At Agrosmart, a $20 million round to become a fintech | Startups

When she was just 16 years old, Mariana Vasconcelos was liberated from Minas Gerais by her father, Marcos – a corn producer in southern Minas – and soon helped run Morro Chic, the family’s bakery in Itajubá, while simultaneously doing management at the city’s university.

It wasn’t entirely a surprise when he founded Agrosmart, a startup at the age of 23 and recently graduated, with two of her friends, starting her path with a climate sensor that helps save water in crops – within a few years, agtech reached 100,000 farmers at the base.

In a world marked by climate change (São Pedro’s volatility is increasing, and not because of it), the food industries need to closely monitor commodity suppliers to promote sustainable production, a challenge that Agrosmart has found a solution to.

Using sensors, transit data and algorithms that help with irrigation recommendations for each farm – based on the local climate – Agrosmart tracks 58 million hectares (for comparison, Brazil grows nearly 41 million hectares of soybeans), attracting clients such as AB Inbev and Raízen, Cargill Bradesco, Syngenta. “Our weather forecasting algorithm is one of the most accurate,” says Vasconcelos, CEO of agtech, which was founded in 2014.

Mariana Vasconcelos, founder of Agrosmart: At age 16, edited by her father – Photo: Disclosure

At Nestlé, one of the largest coffee buyers on the planet, Agrosmart technology has brought relief to climate-scarred small producers in Espirito Santo, saving more than 70% of water and electricity. “The coffee boom became more uniform and the production was of a higher quality,” says the CEO. The data collected also allows the Nespresso owner and other customers to know the carbon footprint of the suppliers.

Agrosmart’s solution, which includes weather sensors and daily WhatsApp alerts, also helped reduce the incidence of coffee rust (a fungal disease) from 30% to 3%. “We were able to anticipate rust up to 15 days in advance, which allows us to adjust the pesticide application calendar,” he says.

With the results, Agrosmart has not only attracted customers.

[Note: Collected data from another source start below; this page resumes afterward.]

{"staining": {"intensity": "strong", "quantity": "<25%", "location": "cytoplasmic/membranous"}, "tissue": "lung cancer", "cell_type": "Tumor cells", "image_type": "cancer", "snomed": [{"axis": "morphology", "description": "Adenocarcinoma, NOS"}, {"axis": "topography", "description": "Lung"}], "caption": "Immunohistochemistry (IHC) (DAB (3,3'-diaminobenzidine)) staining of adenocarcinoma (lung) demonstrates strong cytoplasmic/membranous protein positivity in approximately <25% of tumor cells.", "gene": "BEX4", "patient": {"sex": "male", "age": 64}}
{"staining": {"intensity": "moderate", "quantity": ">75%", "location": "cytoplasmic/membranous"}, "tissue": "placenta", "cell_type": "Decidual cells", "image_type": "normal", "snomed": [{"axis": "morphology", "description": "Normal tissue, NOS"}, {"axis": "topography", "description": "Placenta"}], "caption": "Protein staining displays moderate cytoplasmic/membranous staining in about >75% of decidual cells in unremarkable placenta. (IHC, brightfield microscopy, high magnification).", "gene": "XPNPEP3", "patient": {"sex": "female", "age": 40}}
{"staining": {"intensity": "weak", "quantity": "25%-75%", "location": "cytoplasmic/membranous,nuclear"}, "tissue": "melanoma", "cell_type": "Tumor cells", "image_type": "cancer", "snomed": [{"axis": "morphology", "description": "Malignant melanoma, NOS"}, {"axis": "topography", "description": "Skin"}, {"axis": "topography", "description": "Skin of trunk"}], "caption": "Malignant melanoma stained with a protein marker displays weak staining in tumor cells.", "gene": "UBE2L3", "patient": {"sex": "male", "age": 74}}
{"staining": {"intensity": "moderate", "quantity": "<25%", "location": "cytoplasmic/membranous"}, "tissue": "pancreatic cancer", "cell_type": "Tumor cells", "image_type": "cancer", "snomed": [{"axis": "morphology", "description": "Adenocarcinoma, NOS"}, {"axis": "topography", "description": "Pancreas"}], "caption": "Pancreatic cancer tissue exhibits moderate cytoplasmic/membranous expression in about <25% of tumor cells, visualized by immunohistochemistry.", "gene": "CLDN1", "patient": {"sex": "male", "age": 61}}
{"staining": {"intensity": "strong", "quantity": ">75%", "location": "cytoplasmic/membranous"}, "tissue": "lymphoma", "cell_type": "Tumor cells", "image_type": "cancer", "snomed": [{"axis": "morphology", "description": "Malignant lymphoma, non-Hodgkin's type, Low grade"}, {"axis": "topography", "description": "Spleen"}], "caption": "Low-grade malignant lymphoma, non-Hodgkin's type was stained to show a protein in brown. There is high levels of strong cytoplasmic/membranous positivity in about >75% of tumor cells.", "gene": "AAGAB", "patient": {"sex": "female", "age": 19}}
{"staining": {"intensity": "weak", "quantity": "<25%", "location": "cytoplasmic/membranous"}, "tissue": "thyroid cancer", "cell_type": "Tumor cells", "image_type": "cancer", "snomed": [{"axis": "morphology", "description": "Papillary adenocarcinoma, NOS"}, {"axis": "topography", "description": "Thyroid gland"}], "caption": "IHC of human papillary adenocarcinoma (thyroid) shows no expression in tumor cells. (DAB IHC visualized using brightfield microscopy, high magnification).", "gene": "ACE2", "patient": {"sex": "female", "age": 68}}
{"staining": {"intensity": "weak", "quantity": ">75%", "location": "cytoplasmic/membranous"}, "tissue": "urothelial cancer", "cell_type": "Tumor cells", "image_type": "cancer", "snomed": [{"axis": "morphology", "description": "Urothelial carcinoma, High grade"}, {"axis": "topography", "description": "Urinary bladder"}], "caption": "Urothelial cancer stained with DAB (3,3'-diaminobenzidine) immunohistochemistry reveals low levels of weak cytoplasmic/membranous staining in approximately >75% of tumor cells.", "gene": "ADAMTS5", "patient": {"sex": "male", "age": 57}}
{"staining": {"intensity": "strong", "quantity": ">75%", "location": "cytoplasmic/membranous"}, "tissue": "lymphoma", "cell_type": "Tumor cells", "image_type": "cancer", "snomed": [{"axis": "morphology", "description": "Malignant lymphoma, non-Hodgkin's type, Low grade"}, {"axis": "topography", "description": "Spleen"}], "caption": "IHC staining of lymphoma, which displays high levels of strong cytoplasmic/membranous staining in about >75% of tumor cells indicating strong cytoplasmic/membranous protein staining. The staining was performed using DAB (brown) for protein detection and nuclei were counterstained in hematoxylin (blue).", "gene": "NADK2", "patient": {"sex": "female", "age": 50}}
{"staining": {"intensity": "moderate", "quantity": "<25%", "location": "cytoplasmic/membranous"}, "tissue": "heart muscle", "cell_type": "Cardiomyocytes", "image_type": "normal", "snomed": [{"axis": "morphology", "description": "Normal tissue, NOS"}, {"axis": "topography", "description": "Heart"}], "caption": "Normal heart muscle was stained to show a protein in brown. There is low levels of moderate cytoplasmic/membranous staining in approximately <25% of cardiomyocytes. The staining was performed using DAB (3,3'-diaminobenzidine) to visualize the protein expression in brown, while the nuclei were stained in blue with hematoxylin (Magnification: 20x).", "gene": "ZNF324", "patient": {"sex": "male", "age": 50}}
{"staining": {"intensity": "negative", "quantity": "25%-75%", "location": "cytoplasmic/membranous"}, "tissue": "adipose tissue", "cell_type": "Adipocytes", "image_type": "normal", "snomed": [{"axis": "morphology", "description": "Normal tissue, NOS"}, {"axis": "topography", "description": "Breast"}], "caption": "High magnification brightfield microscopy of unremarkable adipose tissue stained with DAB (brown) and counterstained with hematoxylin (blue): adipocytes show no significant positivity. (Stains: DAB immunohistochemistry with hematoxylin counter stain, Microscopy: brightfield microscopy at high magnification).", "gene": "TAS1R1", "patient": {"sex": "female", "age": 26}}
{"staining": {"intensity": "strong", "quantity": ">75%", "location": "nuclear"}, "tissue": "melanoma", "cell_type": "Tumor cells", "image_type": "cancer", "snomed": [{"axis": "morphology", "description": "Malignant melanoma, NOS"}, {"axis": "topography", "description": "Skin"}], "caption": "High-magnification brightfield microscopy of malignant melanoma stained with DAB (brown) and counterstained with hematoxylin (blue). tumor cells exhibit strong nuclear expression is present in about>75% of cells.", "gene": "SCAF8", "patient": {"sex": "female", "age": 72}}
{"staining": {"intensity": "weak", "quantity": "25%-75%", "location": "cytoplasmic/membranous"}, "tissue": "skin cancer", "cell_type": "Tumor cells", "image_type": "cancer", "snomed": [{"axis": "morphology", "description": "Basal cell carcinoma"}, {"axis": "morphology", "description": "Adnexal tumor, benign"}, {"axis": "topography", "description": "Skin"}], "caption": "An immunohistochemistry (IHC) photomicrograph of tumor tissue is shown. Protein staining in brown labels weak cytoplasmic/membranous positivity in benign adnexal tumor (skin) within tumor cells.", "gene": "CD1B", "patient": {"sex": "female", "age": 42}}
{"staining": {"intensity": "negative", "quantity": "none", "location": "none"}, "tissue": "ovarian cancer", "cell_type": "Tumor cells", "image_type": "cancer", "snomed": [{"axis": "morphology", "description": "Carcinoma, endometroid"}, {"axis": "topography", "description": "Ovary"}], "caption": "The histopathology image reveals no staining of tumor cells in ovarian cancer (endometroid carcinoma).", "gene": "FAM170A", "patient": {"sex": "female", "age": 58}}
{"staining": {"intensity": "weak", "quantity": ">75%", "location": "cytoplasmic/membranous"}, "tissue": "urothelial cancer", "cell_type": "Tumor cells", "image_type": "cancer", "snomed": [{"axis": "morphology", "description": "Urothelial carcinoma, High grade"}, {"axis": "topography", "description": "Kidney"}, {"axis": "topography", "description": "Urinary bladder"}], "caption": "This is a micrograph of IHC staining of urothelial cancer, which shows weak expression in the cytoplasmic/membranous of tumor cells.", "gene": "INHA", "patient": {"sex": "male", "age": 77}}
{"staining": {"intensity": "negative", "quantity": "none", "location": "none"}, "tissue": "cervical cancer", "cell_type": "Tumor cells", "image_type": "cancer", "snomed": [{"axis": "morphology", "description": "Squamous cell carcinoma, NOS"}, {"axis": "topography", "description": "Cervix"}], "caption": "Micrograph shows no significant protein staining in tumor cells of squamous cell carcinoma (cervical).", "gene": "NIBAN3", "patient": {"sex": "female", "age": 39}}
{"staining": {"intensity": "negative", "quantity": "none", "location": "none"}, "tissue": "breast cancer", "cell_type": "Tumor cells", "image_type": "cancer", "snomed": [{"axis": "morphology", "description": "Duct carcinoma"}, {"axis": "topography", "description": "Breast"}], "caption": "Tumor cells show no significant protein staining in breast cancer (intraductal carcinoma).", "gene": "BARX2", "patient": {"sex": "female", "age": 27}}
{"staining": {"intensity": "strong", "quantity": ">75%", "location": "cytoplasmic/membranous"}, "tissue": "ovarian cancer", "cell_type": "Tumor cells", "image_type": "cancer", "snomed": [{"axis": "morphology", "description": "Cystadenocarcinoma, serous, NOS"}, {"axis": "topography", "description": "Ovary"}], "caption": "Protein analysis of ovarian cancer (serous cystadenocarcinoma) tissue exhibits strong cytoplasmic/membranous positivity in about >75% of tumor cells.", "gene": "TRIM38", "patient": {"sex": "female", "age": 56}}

The startup’s technology is also attracting investors. A few months after founding the company together with Rafael Pizzi and Talise Nicoletti, Vasconcelos raised capital through accelerators Baita and Thrive and director SP Ventures – the venture capital firm created by Francisco Jardim has already invested R$10 million in Agrosmart.

AgroSmart technology helps reduce water and electricity use in crops – Photo: Disclosure

Almost two years ago, agtech made the Series A, raising another 22 million R$ in a round led by InovaBra (Bradesco Fund) and in which Positivo also participated. Now, Agrosmart is in full control of a Series B that will take the startup to another level, entering financial services, starting with a product-targeted credit card and digital wallet.

“It’s a round from $15 million to $20 million,” Vasconcelos reveals. Agtech does not disclose the value, but a portion of that amount has already been raised with Sucafina – the Swiss-based coffee trader has announced it is participating in the round, without disclosing the number. The tour is expected to conclude in a few months, and will attract money from the United States, Europe and Latin America.

Agrosmart’s Series B thesis is the possibility of exploring financial services with an ESG footprint, leveraging a base of 100,000 products – the largest part is in Brazil, but agtech is also present in other Latin American countries and the United States. Initially, Boosterbank will have a credit card and wallet, but the founder is already envisioning bolder steps, funding larger carbon-sequestration projects on farms and renewable agriculture.